When disclosing the way in which climate-related targets have been set, the company must also explain how the latest international agreement on climate change (currently the Paris Agreement) has informed the setting of these targets.

7. What Industry Specific Information Must Be Included In The Report?

In addition to the cross-industry requirements explained above, companies are furthermore required to report information that is specific to a certain activity or business model. This aims to reduce the costs of unnecessary information for companies while at the same time providing more comparable and relevant details for investors. For the time being, IFRS S2 however only provides guidance for the reporting of industry-specific information rather than requirements, with the intention to make this type of reporting mandatory in the future. The Accompanying Guidance Document developed by ISSB provides non-comprehensive information on the application and implementation of industry-specific parameters.

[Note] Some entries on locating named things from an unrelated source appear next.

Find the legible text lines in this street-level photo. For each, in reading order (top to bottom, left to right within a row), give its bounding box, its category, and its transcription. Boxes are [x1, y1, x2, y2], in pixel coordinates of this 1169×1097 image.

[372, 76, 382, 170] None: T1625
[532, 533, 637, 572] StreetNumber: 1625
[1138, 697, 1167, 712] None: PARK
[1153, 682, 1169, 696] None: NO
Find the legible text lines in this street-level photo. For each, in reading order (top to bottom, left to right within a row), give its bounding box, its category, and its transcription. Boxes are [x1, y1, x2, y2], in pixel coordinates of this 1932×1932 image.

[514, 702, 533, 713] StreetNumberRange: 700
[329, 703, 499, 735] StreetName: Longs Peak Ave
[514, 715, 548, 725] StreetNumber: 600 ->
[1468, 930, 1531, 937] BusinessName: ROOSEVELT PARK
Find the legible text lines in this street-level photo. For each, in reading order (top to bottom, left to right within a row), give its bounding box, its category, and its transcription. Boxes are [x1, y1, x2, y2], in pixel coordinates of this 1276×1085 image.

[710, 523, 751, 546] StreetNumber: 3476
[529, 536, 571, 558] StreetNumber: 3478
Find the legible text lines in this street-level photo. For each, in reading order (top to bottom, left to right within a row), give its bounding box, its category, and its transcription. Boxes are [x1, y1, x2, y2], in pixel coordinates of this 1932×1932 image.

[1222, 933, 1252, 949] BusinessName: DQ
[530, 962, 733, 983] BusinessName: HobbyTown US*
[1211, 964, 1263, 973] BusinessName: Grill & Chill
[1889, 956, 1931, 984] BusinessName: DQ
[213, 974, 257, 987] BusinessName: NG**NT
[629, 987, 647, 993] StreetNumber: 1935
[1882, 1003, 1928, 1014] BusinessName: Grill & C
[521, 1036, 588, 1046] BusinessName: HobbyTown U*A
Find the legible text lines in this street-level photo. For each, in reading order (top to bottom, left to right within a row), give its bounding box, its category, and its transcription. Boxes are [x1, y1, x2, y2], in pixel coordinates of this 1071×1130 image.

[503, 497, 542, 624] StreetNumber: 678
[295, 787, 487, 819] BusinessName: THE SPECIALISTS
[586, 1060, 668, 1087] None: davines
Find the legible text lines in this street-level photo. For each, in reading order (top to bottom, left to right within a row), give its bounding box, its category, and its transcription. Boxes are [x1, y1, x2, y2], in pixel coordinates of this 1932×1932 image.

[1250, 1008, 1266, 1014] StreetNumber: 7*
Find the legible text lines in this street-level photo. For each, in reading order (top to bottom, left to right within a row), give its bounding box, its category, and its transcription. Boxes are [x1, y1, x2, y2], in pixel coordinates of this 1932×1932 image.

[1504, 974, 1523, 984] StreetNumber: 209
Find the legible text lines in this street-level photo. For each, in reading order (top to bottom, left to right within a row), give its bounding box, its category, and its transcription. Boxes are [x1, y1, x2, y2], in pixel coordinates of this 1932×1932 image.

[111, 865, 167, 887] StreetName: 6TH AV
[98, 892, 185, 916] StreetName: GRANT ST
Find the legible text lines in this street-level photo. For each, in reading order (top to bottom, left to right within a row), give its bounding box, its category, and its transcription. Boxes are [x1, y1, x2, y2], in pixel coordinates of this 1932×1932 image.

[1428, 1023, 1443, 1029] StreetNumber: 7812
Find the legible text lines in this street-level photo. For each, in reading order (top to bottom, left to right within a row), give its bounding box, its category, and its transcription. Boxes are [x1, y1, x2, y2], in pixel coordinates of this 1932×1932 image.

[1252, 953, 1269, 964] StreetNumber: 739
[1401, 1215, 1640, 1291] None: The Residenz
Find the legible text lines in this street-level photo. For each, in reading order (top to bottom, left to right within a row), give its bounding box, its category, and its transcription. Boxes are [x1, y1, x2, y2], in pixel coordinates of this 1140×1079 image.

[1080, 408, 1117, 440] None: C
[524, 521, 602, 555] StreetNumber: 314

8. What Relief Does IFRS S2 Provide?

In order to phase-in the reporting process, IFRS S1 and S2 entail a number of relief measures. IFRS S1 states that in the first year of reporting, companies only need to report on their climate-related risks and opportunities. This however does not mean that IFRS S1 should be disregarded in the first year of reporting, since it contains many of the general requirements that are necessary for the correct reporting of climate-related risks and opportunities under IFRS S2. It also provides for further general relief measures such as the relief regarding commercially sensitive information. Further measures embedded in IFRS S2 concern the possibility to provide qualitative rather than quantitative climate information under certain circumstances and the requirement to only provide reasonable information that is available without undue cost or effort.

The International Organization of Securities Commissions (IOSCO), a leading international regulatory forum, announced its endorsement of the IFRS Sustainability Standards on 25 July 2023, calling on its 130 member states to facilitate application of the standards and consider their incorporation into their own regulatory frameworks. Therefore, not only companies reporting under the IFRS Sustainability Standards, but everyone conducting business in any of the mentioned jurisdictions is advised to closely monitor the development of further voluntary and mandatory reporting requirements.